Article ID Journal Published Year Pages File Type
927335 Cognition 2008 35 Pages PDF
Abstract

Sentences that refer to categories – generic sentences (e.g., “Dogs are friendly”) – are frequent in speech addressed to young children and constitute an important means of knowledge transmission. However, detecting generic meaning may be challenging for young children, since it requires attention to a multitude of morphosyntactic, semantic, and pragmatic cues. The first three experiments tested whether 3- and 4-year-olds use (a) the immediate linguistic context, (b) their previous knowledge, and (c) the social context to determine whether an utterance with ambiguous scope (e.g., “They are afraid of mice”, spoken while pointing to 2 birds) is generic.

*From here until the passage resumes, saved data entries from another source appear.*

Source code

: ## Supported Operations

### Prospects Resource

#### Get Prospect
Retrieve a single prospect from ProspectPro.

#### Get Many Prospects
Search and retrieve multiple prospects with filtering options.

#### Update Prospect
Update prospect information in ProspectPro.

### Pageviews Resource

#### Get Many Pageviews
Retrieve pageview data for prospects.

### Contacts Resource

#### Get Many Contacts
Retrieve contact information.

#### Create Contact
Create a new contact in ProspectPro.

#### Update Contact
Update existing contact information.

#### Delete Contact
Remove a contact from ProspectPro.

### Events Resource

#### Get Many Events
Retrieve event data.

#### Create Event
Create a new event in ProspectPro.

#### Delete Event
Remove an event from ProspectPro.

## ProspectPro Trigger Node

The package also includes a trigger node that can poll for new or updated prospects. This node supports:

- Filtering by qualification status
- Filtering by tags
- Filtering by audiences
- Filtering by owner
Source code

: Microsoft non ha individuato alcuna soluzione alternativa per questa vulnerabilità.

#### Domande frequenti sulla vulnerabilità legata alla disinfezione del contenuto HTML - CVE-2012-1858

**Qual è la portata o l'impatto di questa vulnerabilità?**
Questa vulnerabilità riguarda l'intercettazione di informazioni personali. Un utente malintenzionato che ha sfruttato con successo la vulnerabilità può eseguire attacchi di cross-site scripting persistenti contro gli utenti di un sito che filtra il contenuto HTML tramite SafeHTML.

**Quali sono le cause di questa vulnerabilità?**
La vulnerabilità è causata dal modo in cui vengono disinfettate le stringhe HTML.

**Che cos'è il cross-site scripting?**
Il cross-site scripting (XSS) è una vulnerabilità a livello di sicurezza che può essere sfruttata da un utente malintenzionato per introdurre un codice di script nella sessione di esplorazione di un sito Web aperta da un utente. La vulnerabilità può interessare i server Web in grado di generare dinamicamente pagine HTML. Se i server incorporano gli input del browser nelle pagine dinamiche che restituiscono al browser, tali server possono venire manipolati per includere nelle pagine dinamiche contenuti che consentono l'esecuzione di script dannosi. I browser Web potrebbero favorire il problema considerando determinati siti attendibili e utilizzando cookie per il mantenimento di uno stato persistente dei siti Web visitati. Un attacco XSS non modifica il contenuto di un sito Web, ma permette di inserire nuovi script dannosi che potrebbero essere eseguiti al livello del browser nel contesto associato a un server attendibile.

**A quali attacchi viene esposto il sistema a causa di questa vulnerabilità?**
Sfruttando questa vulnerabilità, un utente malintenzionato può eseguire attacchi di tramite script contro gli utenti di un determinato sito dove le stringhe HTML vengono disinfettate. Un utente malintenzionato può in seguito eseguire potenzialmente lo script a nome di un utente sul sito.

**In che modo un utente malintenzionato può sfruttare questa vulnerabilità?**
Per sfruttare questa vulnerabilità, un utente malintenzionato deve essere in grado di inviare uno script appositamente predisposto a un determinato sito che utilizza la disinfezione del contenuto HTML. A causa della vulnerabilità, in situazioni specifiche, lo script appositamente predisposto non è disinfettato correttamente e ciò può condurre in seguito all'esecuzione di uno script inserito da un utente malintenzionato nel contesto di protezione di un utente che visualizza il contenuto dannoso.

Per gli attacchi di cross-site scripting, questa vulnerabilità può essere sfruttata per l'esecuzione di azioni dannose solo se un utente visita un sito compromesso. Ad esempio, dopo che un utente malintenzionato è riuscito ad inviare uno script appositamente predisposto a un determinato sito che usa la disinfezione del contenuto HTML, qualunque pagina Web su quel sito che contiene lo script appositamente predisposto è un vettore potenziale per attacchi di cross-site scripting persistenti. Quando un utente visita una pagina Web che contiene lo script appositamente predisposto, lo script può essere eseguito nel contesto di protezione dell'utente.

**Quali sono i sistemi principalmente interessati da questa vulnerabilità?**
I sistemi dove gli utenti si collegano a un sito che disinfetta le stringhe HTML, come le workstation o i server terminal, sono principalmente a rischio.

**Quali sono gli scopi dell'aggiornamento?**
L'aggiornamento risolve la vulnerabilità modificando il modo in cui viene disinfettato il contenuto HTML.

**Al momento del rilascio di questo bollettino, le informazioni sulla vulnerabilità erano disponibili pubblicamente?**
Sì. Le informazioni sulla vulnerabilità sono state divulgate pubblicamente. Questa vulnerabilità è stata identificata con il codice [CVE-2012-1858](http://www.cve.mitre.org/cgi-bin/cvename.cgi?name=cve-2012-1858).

Four-year-olds were able to take advantage of all the cues provided, but 3-year-olds were sensitive only to the first two. In Experiment 4, we tested the relative strength of linguistic-context cues and previous-knowledge cues by putting them in conflict; in this task, 4-year-olds, but not 3-year-olds, preferred to base their interpretations on the explicit noun phrase cues from the linguistic context. These studies indicate that, from early on, children can use contextual and semantic information to construe sentences as generic, thus taking advantage of the category knowledge conveyed in these sentences.